Many individuals will experience a mental health issue in their life. With the current pandemic and seemingly never-ending restrictions, this issue has become more prevalent than ever. Being in a relationship with someone who deals with mental illness presents unique problems for both parties.
Watching someone you care for suffer can be extremely difficult, and it’s only natural to want to help in any way you can. Understanding the needs of your partner is challenging, and many people who are dealing with this problem find themselves at a loss when it comes to strategies of helping their significant other cope. This article provides suggestions as to how you can help support your partner through mental illness.
Start the conversation
Before you can help your partner deal with mental illness, it’s necessary to establish what the issue is first. Mental illness affects people in different ways, and one person’s experience may differ greatly from someone else’s. Therefore, if you and your partner can discuss how this issue specifically impacts them, it’ll allow you to help them to the best of your ability. Discussing triggers and already established coping methods will also improve your ability to support them, as it allows you the knowledge to avoid making things worse and the power to take an active role in your partners recovery.

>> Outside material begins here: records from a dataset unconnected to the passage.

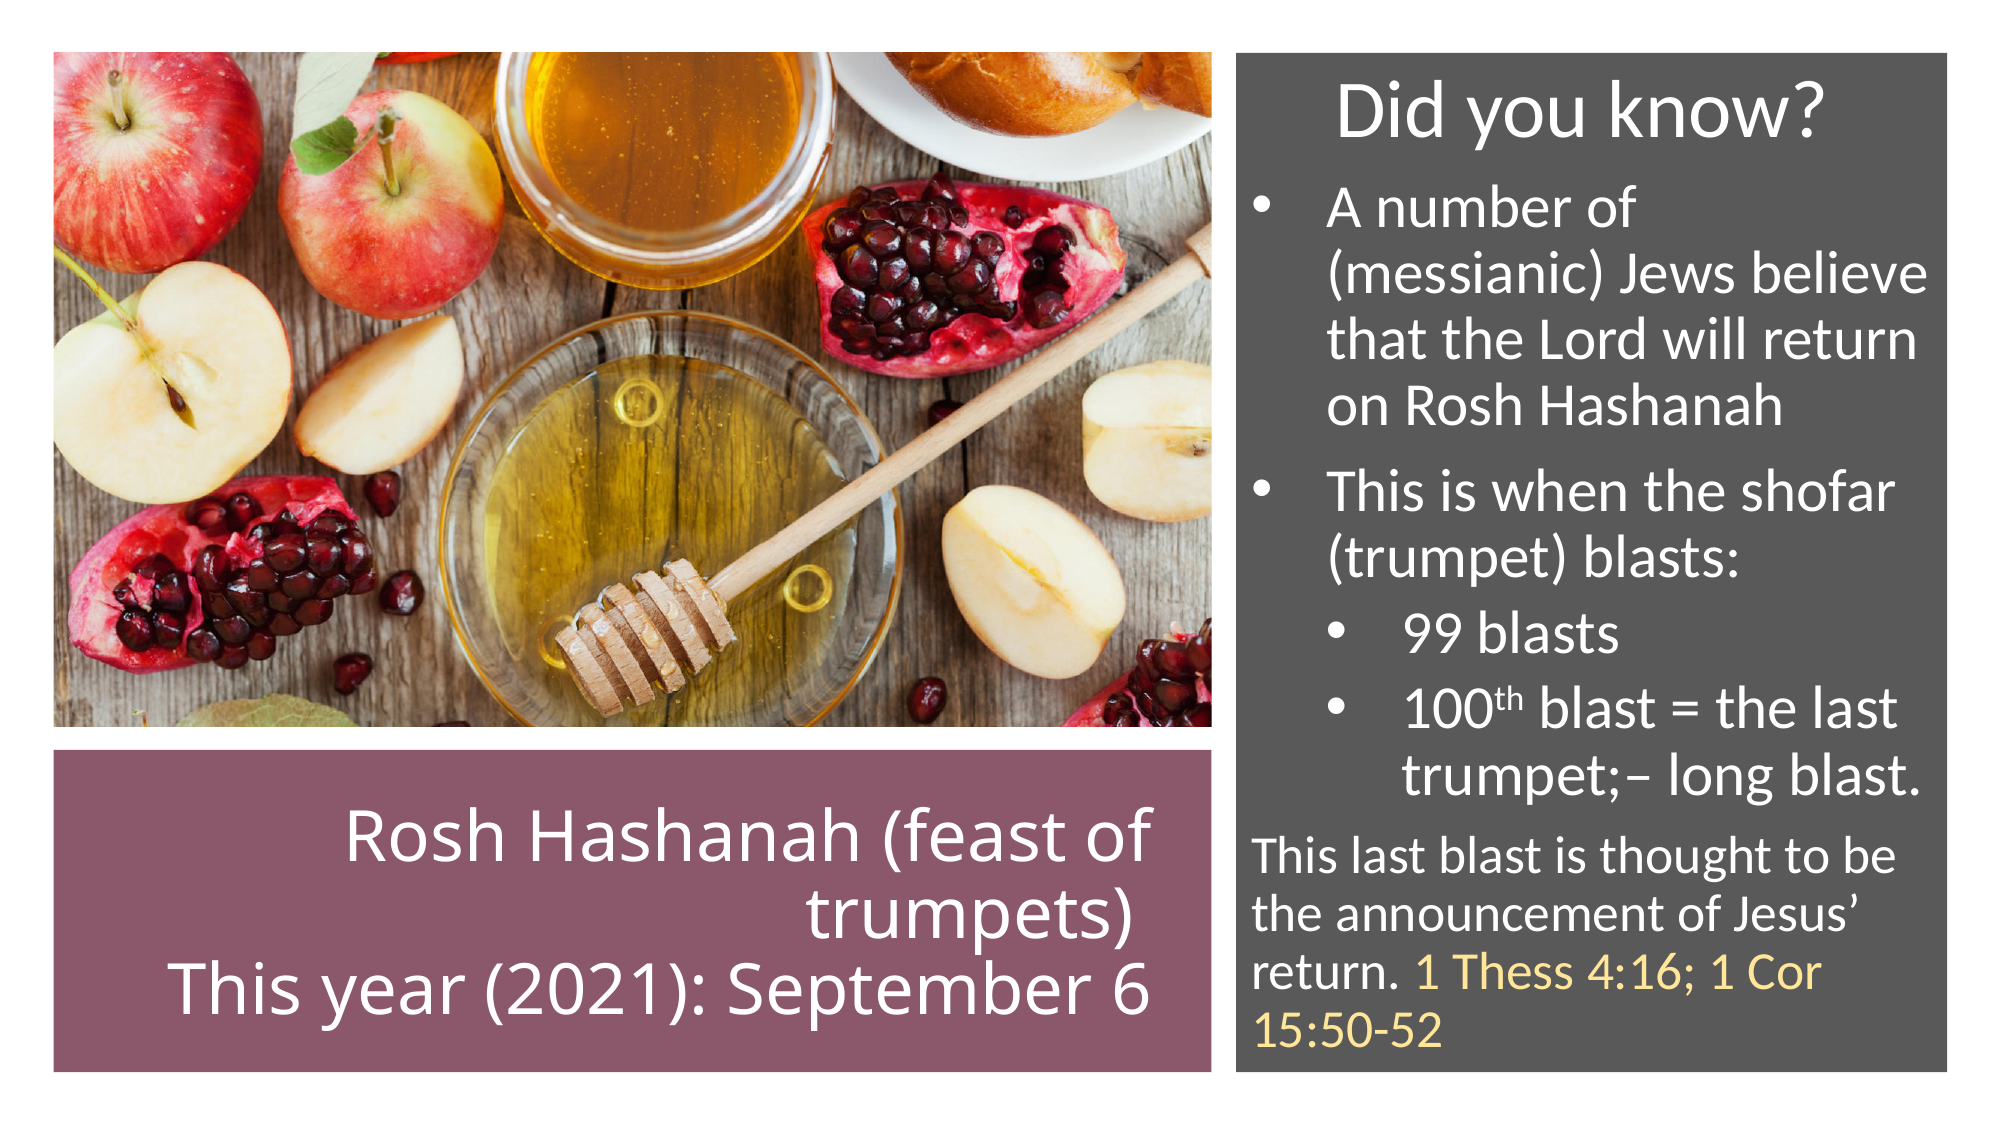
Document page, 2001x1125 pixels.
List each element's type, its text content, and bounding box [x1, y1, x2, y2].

list Did you know? A number of (messianic) Jews believe that the Lord will return on Rosh Hashanah This is when the shofar (trumpet) blasts: 99 blasts 100th blast = the last trumpet;– long blast. This last blast is thought to be the announcement of Jesus’ return. 1 Thess 4:16; 1 Cor 15:50-52 [1236, 52, 1947, 1073]
text_box [53, 749, 1212, 1073]
title Rosh Hashanah (feast of trumpets) This year (2021): September 6 [85, 782, 1168, 1049]
picture [53, 52, 1212, 727]
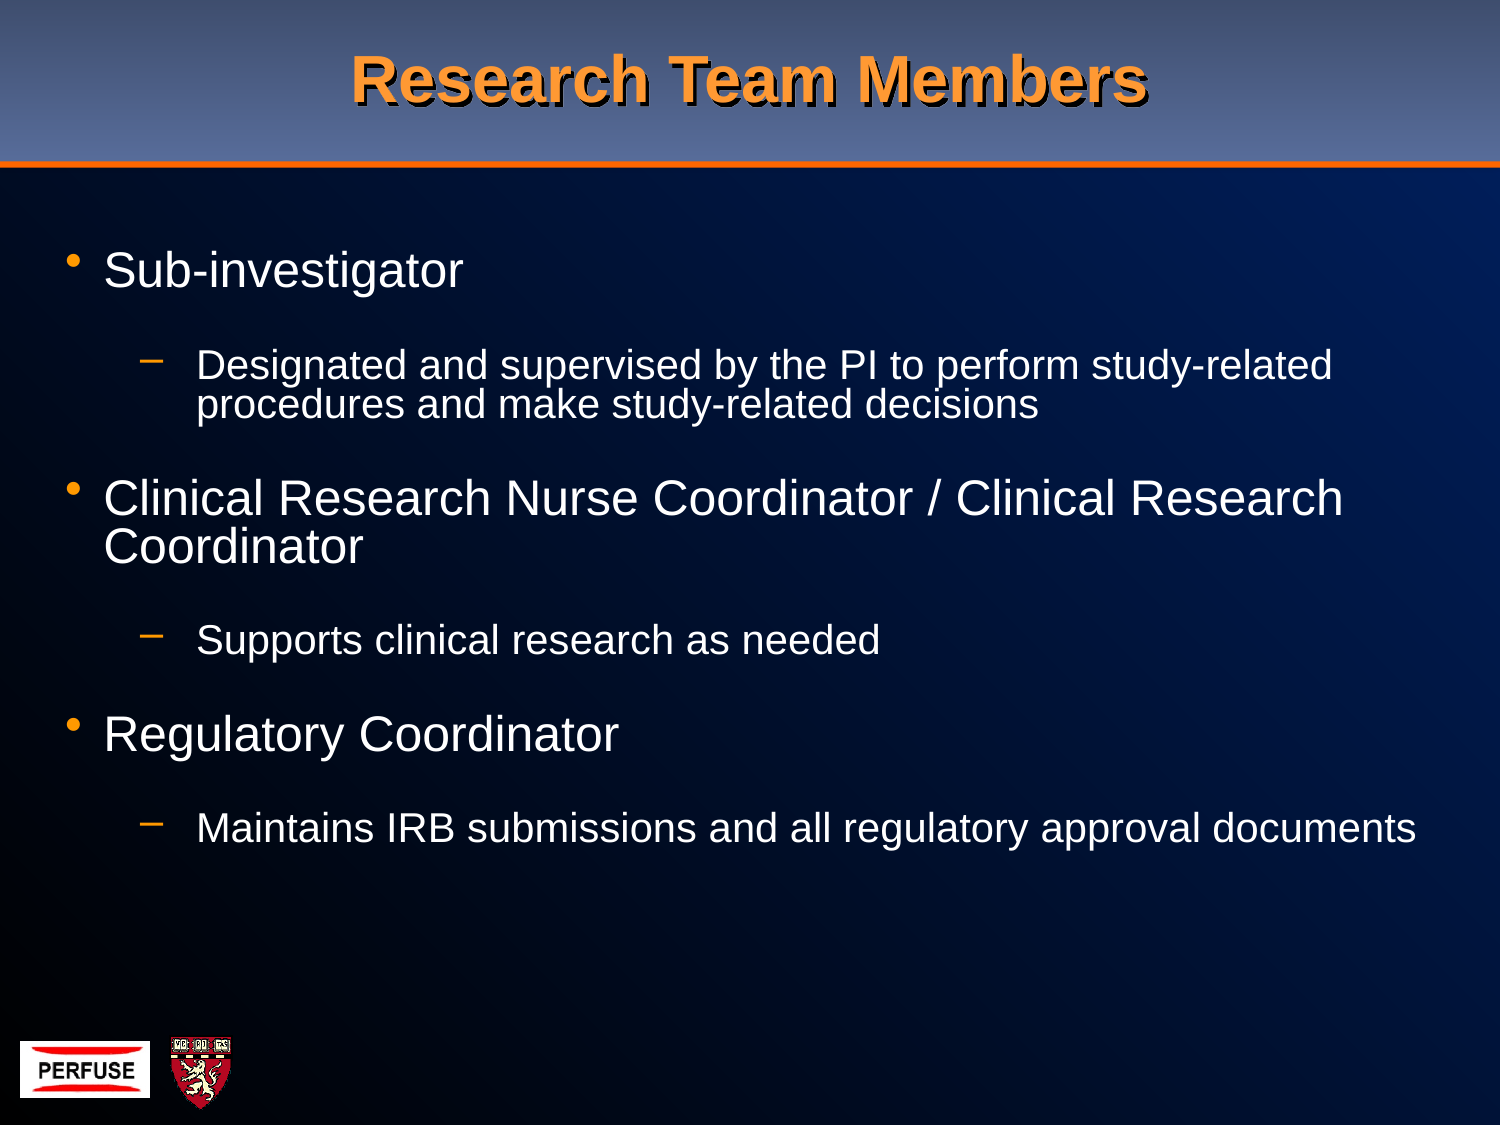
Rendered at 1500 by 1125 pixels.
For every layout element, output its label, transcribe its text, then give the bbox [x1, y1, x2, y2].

While it’s important to understand how it specifically affects your partner, it doesn’t hurt to educate yourself on mental illness in general. This can help you know how to de-escalate a situation should it come to that, spot symptoms and signs of worsening mental health, and perhaps even provide ideas of coping mechanisms that you could then suggest to your partner.
Consider outside help
Although you may try your best to support your partner, it’s important to encourage them to consider outside help. It’s also crucial to know when outside intervention is necessary. This could mean seeing a psychiatrist, starting medication or even couples therapy to work through issues inside the relationship. Remind your partner that there is no shame in reaching out for help and frequently assure them that they’re doing the right thing.

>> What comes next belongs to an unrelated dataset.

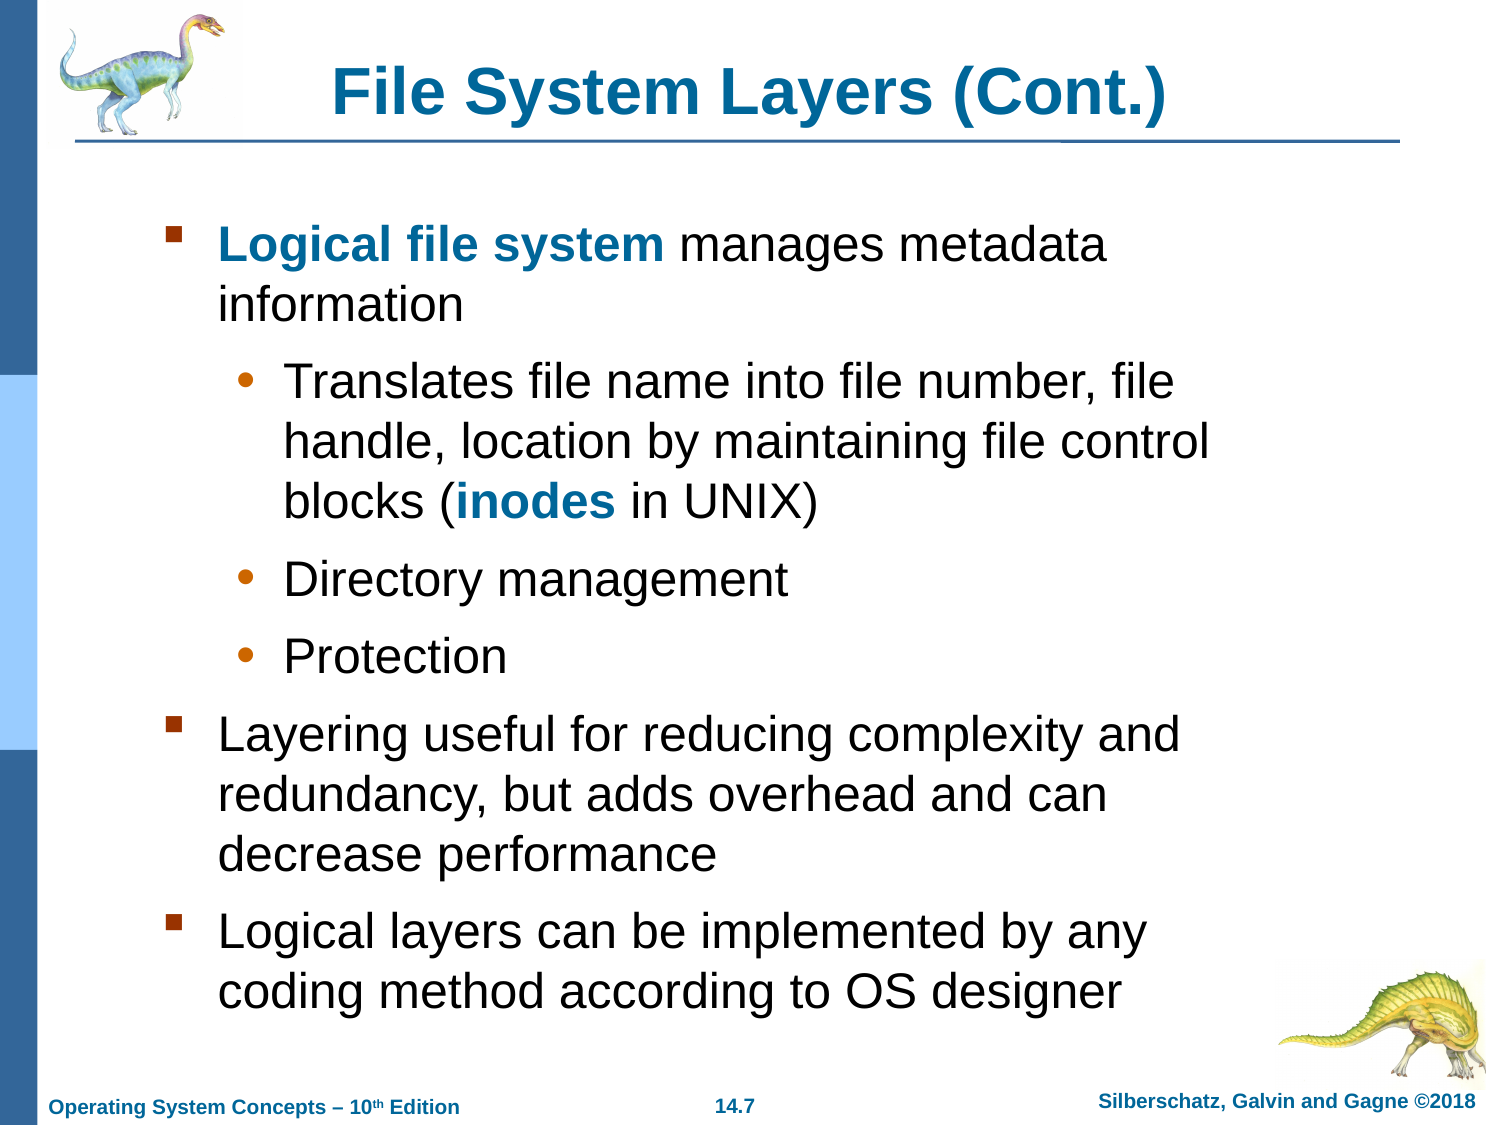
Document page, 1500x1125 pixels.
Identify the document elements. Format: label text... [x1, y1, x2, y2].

Realize you can’t ‘fix’ the issue
It’s important to understand that many people will never fully recover from their mental illness, and it is not your responsibility to fix or get rid of someone’s mental health issues. There may not be any kind of solution to this issue, only ways to cope. Attempting to get rid of someone’s mental health problems can come across as dismissive and could cause more problems than it solves. Understand that recovery means consistent effort, and that there is no final destination in regard to mental health.
Look after yourself
While helping your partner through mental illness, it’s crucial not to neglect your own needs as an individual. Remember to keep working on your own issues, take time for yourself and don’t stop doing activities that you enjoy. Set healthy boundaries and be realistic about how much of your time you can give to your significant other. You can support your partner better if you’re in a good state both mentally and physically.
Keep communication open
Communication is key. Ensure your partner feels heard and understood, and that any worries can be voiced before they escalate further. Check in on how they’re feeling after arguments and try to make it clear that they can speak to you when they need to. Ask how they are and be prepared to listen. Without judgement and without trying to force advice onto them, really try to understand the situation and ask if you can do anything to support them further. Often, specific questions such as “do you need me to buy anything when I go shopping?” can be more useful than “let me know if you need anything”, as a person who is going through something distressing may not know what they require from you or what you can do to assist.
The little things matter
Things that might be easily overlooked (such as small gestures, praise and routine) may mean the world to someone who suffers from a mental illness. Reassurance of the relationship and your love for them can help to provide security and stability they might otherwise lack, and offering to help with overwhelming tasks will allow more time for self-care and enjoyable activities. Encourage good hygiene and praise small victories. Attempt to stick to routine and encourage your partner to partake in healthy habits.
It’s important to work on your relationship outside of the mental illness, and to not let it consume the partnership you have. Continue to spend quality time together, express your feelings adequately and keep the spark alive.
It’s crucial to know when it’s appropriate to contact emergency services. If you believe your partner is a danger to themselves or others you should contact 999 or 111 (UK). Mental health helplines are available 24/7 for advice and support.